McNeely schrieb die Arrangements zu Louekes Kompositionen speziell für den Künstler und die  Bigband des hessischen Rundfunks anlässlich  des Deutschen Jazzfestivals 2014 in Frankfurt sehr einfühlsam, aber hin und wieder mit zu vielen ostinaten Melodie- und Rhythmuspassagen. Auf der anderen Seite sorgte die Großformation für den drängenden und treibenden Groove. Zehn Loueke-Stücke und die Zugabe „Hope“ wurden für die Jazzfabrik in Rüsselsheim neu aufbereitet.

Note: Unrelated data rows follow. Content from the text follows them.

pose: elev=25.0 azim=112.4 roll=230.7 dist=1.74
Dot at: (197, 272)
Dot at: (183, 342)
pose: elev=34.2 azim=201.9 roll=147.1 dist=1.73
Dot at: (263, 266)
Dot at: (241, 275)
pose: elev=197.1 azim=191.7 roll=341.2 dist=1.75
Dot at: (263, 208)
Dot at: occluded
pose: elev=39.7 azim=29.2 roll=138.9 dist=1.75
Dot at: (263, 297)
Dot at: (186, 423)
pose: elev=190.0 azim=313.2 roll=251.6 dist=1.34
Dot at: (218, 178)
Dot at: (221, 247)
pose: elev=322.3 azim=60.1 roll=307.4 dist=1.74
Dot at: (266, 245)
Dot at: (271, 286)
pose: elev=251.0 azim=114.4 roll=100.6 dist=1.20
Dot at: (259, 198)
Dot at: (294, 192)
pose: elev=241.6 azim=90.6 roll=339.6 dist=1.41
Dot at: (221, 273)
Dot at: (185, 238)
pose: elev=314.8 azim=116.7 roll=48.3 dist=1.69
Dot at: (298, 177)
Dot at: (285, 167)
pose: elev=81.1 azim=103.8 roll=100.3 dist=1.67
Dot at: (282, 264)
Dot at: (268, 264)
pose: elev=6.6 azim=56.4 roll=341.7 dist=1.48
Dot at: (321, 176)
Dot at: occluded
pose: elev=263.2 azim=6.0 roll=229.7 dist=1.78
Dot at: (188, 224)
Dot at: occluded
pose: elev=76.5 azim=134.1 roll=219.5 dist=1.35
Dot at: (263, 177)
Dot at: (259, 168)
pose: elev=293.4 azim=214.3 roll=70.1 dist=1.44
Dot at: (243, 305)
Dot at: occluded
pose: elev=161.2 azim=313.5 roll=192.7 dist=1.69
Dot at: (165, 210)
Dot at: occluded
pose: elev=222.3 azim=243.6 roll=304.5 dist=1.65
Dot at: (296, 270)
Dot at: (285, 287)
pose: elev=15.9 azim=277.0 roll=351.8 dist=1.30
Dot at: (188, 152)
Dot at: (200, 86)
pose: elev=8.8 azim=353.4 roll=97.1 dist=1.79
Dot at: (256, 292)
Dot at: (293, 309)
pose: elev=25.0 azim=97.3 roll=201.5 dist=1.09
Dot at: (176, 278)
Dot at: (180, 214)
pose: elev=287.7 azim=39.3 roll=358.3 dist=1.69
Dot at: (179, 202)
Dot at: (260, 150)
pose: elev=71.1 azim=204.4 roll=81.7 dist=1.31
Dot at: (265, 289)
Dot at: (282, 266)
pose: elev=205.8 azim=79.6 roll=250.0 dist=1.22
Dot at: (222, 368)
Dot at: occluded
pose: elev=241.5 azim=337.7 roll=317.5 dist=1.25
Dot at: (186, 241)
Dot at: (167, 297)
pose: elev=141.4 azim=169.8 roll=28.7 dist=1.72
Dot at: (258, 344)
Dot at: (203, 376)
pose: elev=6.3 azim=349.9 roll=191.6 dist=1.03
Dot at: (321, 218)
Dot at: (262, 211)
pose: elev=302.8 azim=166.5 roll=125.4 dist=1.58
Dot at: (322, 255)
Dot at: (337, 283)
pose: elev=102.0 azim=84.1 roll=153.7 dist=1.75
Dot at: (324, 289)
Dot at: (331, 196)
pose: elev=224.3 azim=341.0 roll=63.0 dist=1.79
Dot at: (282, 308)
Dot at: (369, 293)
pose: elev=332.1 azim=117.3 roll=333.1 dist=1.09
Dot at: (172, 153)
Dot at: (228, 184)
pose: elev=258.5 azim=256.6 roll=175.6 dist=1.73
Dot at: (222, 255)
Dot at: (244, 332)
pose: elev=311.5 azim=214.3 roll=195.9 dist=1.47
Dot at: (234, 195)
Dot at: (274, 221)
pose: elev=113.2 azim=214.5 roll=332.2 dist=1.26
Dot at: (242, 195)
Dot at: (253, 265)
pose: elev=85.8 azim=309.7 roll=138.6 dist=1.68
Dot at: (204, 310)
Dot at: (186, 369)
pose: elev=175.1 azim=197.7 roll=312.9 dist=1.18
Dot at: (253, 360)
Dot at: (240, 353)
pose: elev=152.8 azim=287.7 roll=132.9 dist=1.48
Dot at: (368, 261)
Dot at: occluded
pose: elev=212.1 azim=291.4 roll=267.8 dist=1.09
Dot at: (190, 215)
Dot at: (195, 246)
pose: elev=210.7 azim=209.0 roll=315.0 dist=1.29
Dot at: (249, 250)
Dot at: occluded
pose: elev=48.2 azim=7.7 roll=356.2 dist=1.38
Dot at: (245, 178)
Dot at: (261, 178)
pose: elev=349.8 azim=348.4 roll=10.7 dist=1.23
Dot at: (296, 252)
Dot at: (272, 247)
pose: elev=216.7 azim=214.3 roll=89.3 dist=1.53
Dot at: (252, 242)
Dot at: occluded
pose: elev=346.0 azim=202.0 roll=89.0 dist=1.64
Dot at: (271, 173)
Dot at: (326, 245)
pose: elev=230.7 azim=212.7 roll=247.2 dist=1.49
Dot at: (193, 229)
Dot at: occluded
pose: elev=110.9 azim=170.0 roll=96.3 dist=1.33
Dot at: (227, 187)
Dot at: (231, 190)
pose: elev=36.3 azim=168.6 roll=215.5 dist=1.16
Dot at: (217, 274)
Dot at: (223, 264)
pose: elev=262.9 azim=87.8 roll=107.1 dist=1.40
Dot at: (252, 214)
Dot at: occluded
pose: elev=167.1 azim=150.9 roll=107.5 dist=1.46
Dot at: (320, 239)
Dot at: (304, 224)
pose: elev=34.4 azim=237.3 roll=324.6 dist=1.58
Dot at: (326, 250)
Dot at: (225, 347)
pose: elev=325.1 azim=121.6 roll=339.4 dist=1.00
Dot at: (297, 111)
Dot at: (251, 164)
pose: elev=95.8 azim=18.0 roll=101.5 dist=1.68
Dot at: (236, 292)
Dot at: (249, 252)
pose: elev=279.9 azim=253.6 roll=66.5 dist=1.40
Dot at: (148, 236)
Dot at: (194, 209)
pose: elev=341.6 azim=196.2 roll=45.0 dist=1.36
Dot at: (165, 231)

Das Publikum beklatscht den warmen und stimmungsvollen Klang, die ungewöhnliche Ästhetik sowie die intimen Interaktionen Louekes mit den Solisten der Bigband – vor allem in „Hope“ mit dem souligen Spiel des Tenoristen Tony Lakatos, in „Quidah“ mit dem Sopransaxophonisten Heinz Dieter Sauerborn oder in „Twins“ mit Axel Schlosser am Flügelhorn und Oliver Leicht an der Bassklarinette.

In „Aziza Dance“ kostet Loueke die Möglichkeiten der Elektronik aus. In der beschwingten Komposition lässt er das Instrument wie eine Marimba, eine Percussionsgruppe oder eine Orgel klingen. „Aziza“ den kleinen, positiven Waldgeist seiner afrikanischen Heimat, beschwört Loueke mit dem Schlagzeuger Jean-Paul Höchstädter und Tony Lakatos in sich wiederholenden Harmonie-Variationen. Hell und transparent vor dem wuchtigen Bigband-Sound klingt die Gitarre in „Dangbe Dance“.

Kontrastreich zu „Aziza Dance“ ist der Stimmungswechsel in „Virgin Forest“ mit dem langen Solo auf der Gitarre in zunächst fließenden, sich dann auflösenden Linien, den Schnalzern und Vokalisen sowie percussivem Spiel auf dem Instrument. Erst spät steigt die Bigband mit steigender Intensität ein. In der Ballade „Chardon“ setzt sich McNeely selbst an den Flügel, beginnt mit lyrischem Tastenspiel, leitet zu Loueke und dessen vibratoreichem, melodiösem Spiel über, während die Bläser einen Soundteppich weben.

So klingt die gleichberechtigte Begegnung von zeitgenössischem Jazz mit afrikanischer Tradition auf einer Augenhöhe – auch wenn manchmal die Bläsersoli die Gitarre zu übertönen scheinen.